Directions → Transcribe the data verbatim, beginning at its first line and stopping after the line that contains "mm, v(-17.7, -41.96)". Leave the pictures out of your answer.
## begin Provided records
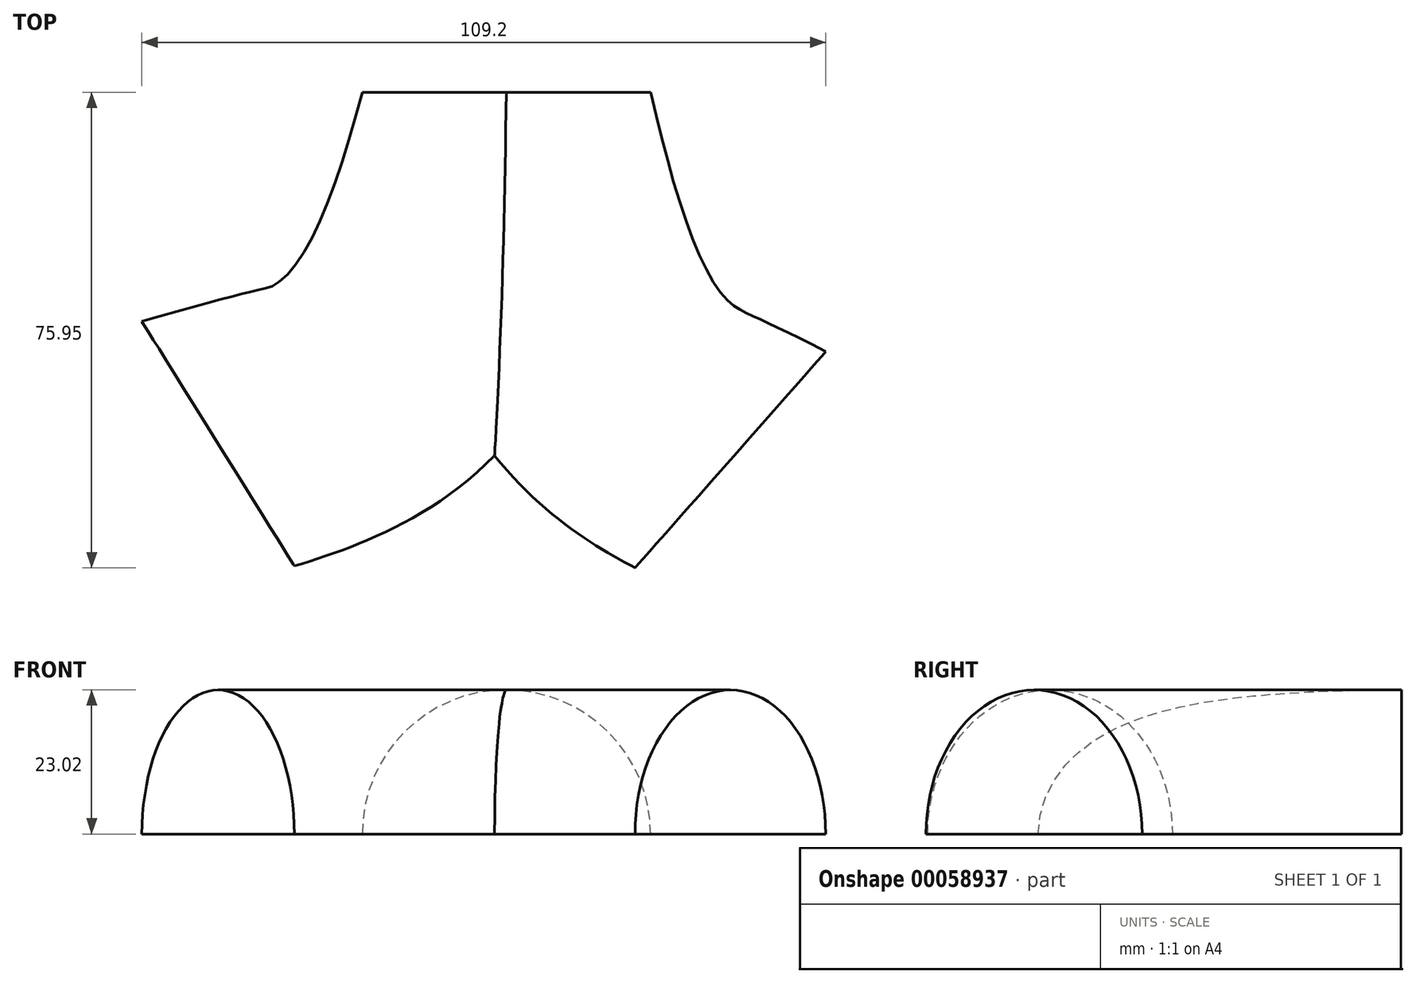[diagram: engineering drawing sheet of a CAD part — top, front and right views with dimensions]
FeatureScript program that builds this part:
annotation { "Feature Type Name" : "Feature", "Feature Type Description" : "" }
export const myFeature = defineFeature(function(context is Context, id is Id, definition is map)
    precondition{}
    {
        {
            var Q0;
            Q0=qCreatedBy(makeId("Front.planeOp"),FACE);
            var sketch = newSketch(context, id + "F0", { "sketchPlane" : qUnion([Q0])});
            skArc(sketch, "E0", {"start": v(23.02, 0) * mm, "mid": v(0, 23.02) * mm, "end": v(-23.02, 0) * mm});
            skLineSegment(sketch, "E1", {"start": v(-23.02, 0) * mm, "end": v(23.02, 0) * mm});
            skSolve(sketch);
        }
        {
            var Q0;
            Q0=qCreatedBy(makeId("Top.planeOp"),FACE);
            var sketch = newSketch(context, id + "F1", { "sketchPlane" : qUnion([Q0])});
            skFitSpline(sketch, "E2", {"points": [v(0, 0) * mm, v(-17.7, -41.96) * mm, v(-46.03, -56.12) * mm], "startDerivative": vector(-24.34, -89.44) * mm, "endDerivative": vector(-69.08, -20.73) * mm});
            skFitSpline(sketch, "E3", {"points": [v(0, 0) * mm, v(15.23, -43.11) * mm, v(35.76, -58.7) * mm], "startDerivative": vector(20.6, -86.66) * mm, "endDerivative": vector(52.44, -27.93) * mm});
            skSolve(sketch);
        }
        {
            var Q0;
            Q0=makeQuery(id+"F0.imprint","IMPRINT",FACE,{"disambiguationData":[TD([[makeQuery(id+"F0.imprint","IMPRINT",EDGE,{"derivedFrom":sQuery(id+"F0.wireOp",EDGE,"E0")}),1.0]])]});
            var Q1;
            Q1=sQuery(id+"F1.wireOp",EDGE,"E2");
            sweep(context, id + "F2", {"profiles" : qUnion([Q0]), "path" : qUnion([Q1])});
        }
        {
            var Q0;
            Q0=makeQuery(id+"F2.opSweep","CAP_FACE",FACE,{"disambiguationData":[OSD([sQuery(id+"F0.wireOp",EDGE,"E0"),sQuery(id+"F0.wireOp",EDGE,"E1"),sQuery(id+"F1.wireOp",VERTEX,"E2.start")])],"isStart":true});
            var Q1;
            Q1=sQuery(id+"F1.wireOp",EDGE,"E3");
            sweep(context, id + "F3", {"operationType" : NewBodyOperationType.ADD, "profiles" : qUnion([Q0]), "path" : qUnion([Q1])});
        }
    });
## end Provided records
Finished exercise →
[diagram: engineering drawing sheet of a CAD part — top, front and right views with dimensions]
FeatureScript program that builds this part:
annotation { "Feature Type Name" : "Feature", "Feature Type Description" : "" }
export const myFeature = defineFeature(function(context is Context, id is Id, definition is map)
    precondition{}
    {
        {
            var Q0;
            Q0=qCreatedBy(makeId("Front.planeOp"),FACE);
            var sketch = newSketch(context, id + "F0", { "sketchPlane" : qUnion([Q0])});
            skArc(sketch, "E0", {"start": v(23.02, 0) * mm, "mid": v(0, 23.02) * mm, "end": v(-23.02, 0) * mm});
            skLineSegment(sketch, "E1", {"start": v(-23.02, 0) * mm, "end": v(23.02, 0) * mm});
            skSolve(sketch);
        }
        {
            var Q0;
            Q0=qCreatedBy(makeId("Top.planeOp"),FACE);
            var sketch = newSketch(context, id + "F1", { "sketchPlane" : qUnion([Q0])});
            skFitSpline(sketch, "E2", {"points": [v(0, 0) * mm, v(-17.7, -41.96) * mm, v(-46.03, -56.12) * mm], "startDerivative": vector(-24.34, -89.44) * mm, "endDerivative": vector(-69.08, -20.73) * mm});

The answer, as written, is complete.